The challenge for U.S. negotiators, then, is not just to reach an agreement but also to change Iranians' minds about the consequences of not reaching an agreement.
In any negotiation, the zone of possible agreement, or range of outcomes acceptable to both sides, is determined by how each side answers two questions: How valuable is a deal (based on its particulars, the offering party's trustworthiness and the legal framework upholding it)? And is the most likely alternative to an agreement better or worse for each side's interests?
The Obama administration has focused on the first question, making clear that it is more willing than its predecessors to accept a large Iranian nuclear program and engaging directly with Tehran to build trust.
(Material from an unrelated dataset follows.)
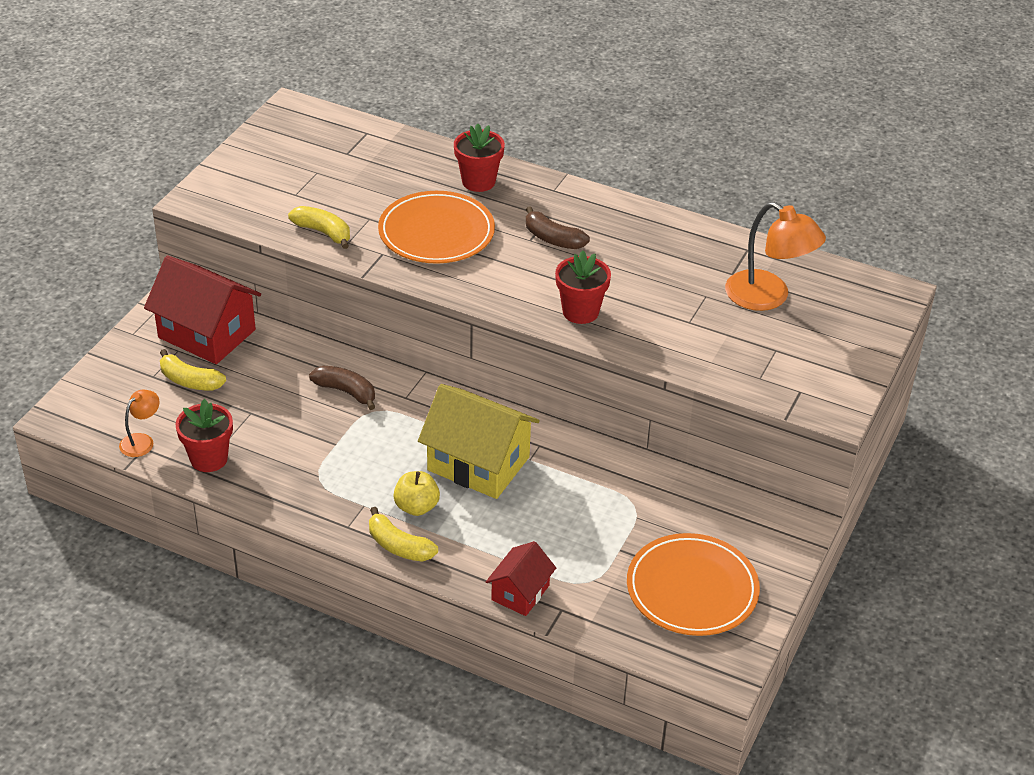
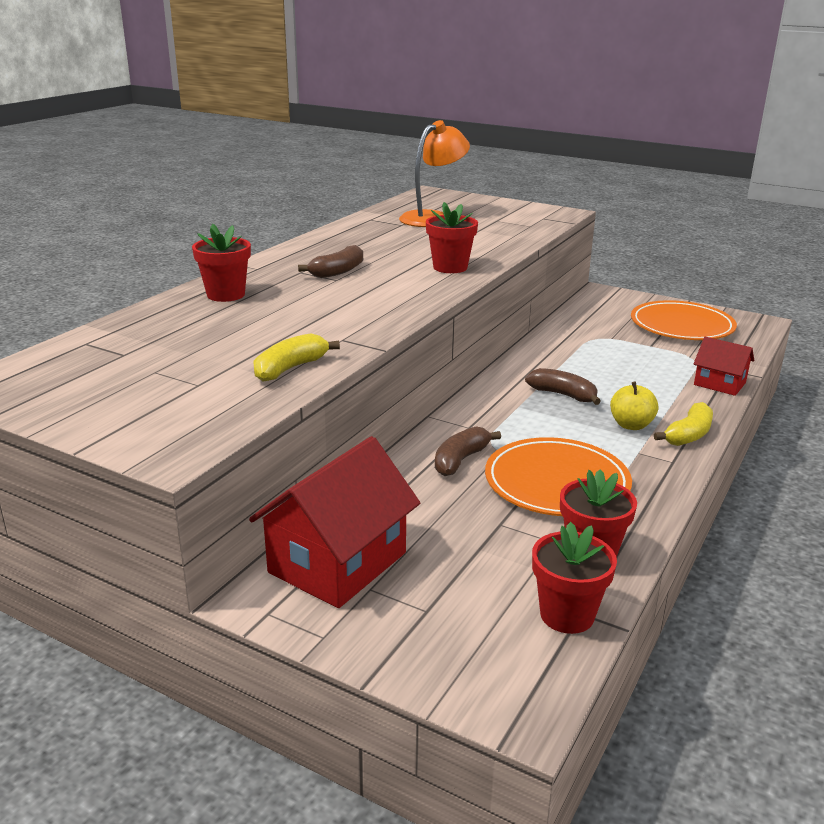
camera: 85 degrees left, 15 degrees down
(142, 441) = (567, 615): orange lamp -> red flower pot
(190, 381) = (438, 575): yellow banana -> none
(436, 232) = (311, 314): orange plate -> orange plate (556, 482)
(478, 464) = (563, 395): yellow house -> brown banana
Meanwhile, it has failed to persuade Iran that rejecting a deal would have alarming consequences. President Barack Obama's hesitancy to use force in Syria and Iraq has undermined his military threats against Iran, and the specter of additional sanctions was undercut by the acrimony between the White House and Congress over the Kirk-Menendez bill on Iran sanctions. From Iran's perspective -- borne out by the recent extension of talks -- the alternative to negotiations is just more negotiations. This diminishes its incentive to accept even a generous deal.
Negotiating tactics determine which among the possible range of outcomes is realized. So far, Iran's tactical prowess has outmatched ours. The administration credits crippling economic pressure for bringing Iran to the negotiating table. But the interim agreement with Iran contained a vital concession Tehran had been seeking for years: U.S. acquiescence to uranium enrichment. So as considerable as the economic pressure was, it is impossible to know whether that alone would have been enough to induce an Iranian shift.
What's more, the U.S. got little in return for this concession. Rather, it belittled its own previous position on zero enrichment as "maximalist" and even "ridiculous." This enormous concession fundamentally changed American goals in the negotiations, yet our dismissal of the change prevented us from portraying it as such and extracting steps from Iran of similar magnitude.
This and other major concessions -- for example, that the restrictions on Iran would be temporary, not permanent -- were made in the interim agreement, before the current round of talks even began. As a result, the U.S. began the most recent talks having largely already reached our bottom line. Iran, on the other hand, started from a position that actually was "maximalist": that it required not only the 19,000 centrifuges it then possessed but an additional 30,000 or more. Washington was thus on its back foot: Iran's "compromise" of simply maintaining its current centrifuge stocks looked reasonable in comparison to its starting position, while Iranian negotiators could portray the U.S. as inflexible for making few additional concessions.
Going forward, the U.S. will need to correct strategic and tactical shortcomings by bolstering the credibility of the alternatives to making a deal -- both sanctions and a military strike -- and playing hardball at the negotiating table.
Michael Singh is managing director of The Washington Institute.